I moved to the South and I was expecting it to be glamorous, with shiny lights and a huge highway system. While the ones that I saw in Houston were bigger and shinier than I’ve seen before, everything was certainly not as fancy as I had expected. When I took my second plane from Houston to Little Rock, AR, the plane and the airport were smaller than the ones we have in Cancun.

6. There is more to United States than LA , NYC, Florida, and Texas.

Growing up in Mexico, all I knew about the map of USA was that Texas and Florida once were once part of Mexico, as well as California. And we definitely knew about NYC from the movies and TV.
When I first left Mexico, some acquaintances were asking me that “If you see my friend, tell her hi! She lives in California”, as if the only place to go when going to the US was LA. Not too long ago, a friend was going on a trip to Asia and had a layover in Atlanta. All my friends were desperately trying to reach me on Facebook and Whatsapp; my traveler friend wanted to hang out since he had to spend some time in Atlanta. I contacted him and said, “I live in Arkansas, and Atlanta is not exactly close.”

7. Not all of the males in the US are handsome.

Sorry if I offend anyone. But when I told my friends that I was moving to the US, they were jealous — especially my female friends. “You are going to be around all those hotties.” Sorry gals, not all of them look like Ben Affleck!

8. Where are the street vendors?

What I miss are the street vendors and the ability to walk out and buy a cup of fruit or tamales.

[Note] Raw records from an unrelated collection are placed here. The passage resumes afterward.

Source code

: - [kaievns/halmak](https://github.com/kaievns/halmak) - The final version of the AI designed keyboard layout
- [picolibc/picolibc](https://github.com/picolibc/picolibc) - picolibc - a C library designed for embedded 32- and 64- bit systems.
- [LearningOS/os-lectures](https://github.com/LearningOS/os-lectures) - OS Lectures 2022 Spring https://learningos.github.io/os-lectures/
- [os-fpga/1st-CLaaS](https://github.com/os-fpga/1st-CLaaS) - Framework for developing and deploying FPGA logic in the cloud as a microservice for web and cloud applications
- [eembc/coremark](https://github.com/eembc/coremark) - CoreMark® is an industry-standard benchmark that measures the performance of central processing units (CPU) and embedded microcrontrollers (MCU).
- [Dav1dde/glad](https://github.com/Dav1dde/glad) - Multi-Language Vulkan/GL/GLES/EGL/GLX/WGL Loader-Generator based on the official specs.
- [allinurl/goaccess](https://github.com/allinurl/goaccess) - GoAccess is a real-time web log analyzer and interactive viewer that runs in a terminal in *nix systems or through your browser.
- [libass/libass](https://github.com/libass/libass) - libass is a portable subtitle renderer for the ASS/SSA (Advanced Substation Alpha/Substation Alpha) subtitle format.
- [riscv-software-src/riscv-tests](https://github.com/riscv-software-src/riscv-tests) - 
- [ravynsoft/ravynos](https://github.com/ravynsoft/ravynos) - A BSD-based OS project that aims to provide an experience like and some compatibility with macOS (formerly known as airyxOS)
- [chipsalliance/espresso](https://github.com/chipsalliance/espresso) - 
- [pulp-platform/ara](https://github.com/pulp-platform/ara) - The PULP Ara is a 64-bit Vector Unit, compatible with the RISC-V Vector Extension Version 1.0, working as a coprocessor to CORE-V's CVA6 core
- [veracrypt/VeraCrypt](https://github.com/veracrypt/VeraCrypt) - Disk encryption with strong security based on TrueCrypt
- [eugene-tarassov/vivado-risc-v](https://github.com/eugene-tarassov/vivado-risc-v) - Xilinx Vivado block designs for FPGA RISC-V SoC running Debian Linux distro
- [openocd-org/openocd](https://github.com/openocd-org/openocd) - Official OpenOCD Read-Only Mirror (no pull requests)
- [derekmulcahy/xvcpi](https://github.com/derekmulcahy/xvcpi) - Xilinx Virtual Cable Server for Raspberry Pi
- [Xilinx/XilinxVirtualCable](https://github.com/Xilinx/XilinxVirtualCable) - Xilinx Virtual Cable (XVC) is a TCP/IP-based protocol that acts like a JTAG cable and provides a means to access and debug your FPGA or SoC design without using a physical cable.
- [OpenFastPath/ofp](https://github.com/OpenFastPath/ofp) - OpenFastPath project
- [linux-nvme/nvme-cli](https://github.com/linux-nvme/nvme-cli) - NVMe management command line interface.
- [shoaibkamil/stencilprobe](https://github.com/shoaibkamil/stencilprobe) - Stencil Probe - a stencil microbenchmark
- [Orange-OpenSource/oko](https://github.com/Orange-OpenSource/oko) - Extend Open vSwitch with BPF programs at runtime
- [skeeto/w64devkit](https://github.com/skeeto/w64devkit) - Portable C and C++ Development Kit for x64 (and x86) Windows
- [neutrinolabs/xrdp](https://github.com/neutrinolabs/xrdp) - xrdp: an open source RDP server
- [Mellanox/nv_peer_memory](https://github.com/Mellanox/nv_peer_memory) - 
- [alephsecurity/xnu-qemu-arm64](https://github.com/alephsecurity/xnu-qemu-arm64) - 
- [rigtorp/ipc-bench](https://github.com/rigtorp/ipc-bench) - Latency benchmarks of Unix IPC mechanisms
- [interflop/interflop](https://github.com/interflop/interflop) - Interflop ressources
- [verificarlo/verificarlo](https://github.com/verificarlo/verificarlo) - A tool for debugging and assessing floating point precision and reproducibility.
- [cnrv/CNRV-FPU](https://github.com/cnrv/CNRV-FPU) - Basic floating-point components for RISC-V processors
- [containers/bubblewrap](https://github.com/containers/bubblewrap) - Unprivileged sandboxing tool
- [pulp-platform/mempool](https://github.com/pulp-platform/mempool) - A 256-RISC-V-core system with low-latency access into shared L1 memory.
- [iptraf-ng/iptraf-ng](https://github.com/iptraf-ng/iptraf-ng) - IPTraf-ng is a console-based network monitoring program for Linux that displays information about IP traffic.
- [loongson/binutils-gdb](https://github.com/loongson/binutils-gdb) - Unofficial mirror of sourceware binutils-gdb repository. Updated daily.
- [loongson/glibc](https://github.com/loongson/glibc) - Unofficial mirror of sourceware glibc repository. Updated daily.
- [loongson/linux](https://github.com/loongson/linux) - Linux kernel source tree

Unless you are in NYC or Mexican Little Village, street vendors are not to be found — only fast food restaurant, and frankly, it is nowhere near the same experience.

9. People are not all nice here.

In the US, people are always on the go, and they don’t take the time to get to know the people around them. Sometimes you don’t even get to meet your neighbors, and it is difficult to get help from people that you don’t know. In Mexico it is a different story — even strangers get to be part of the family. And when you greet someone in the US, you might get a “Good morning” greeting a yard away, but in Mexico you get a real hug and one or two kisses on the cheek.

10. And, most shocking, there is no siesta!

Siesta is very important part of Mexican culture! I miss having that long lunch hour, spent having a quick lunch over a tortilla and then spending most of the time resting my eyes in a hammock or an outdoor plastic string chair.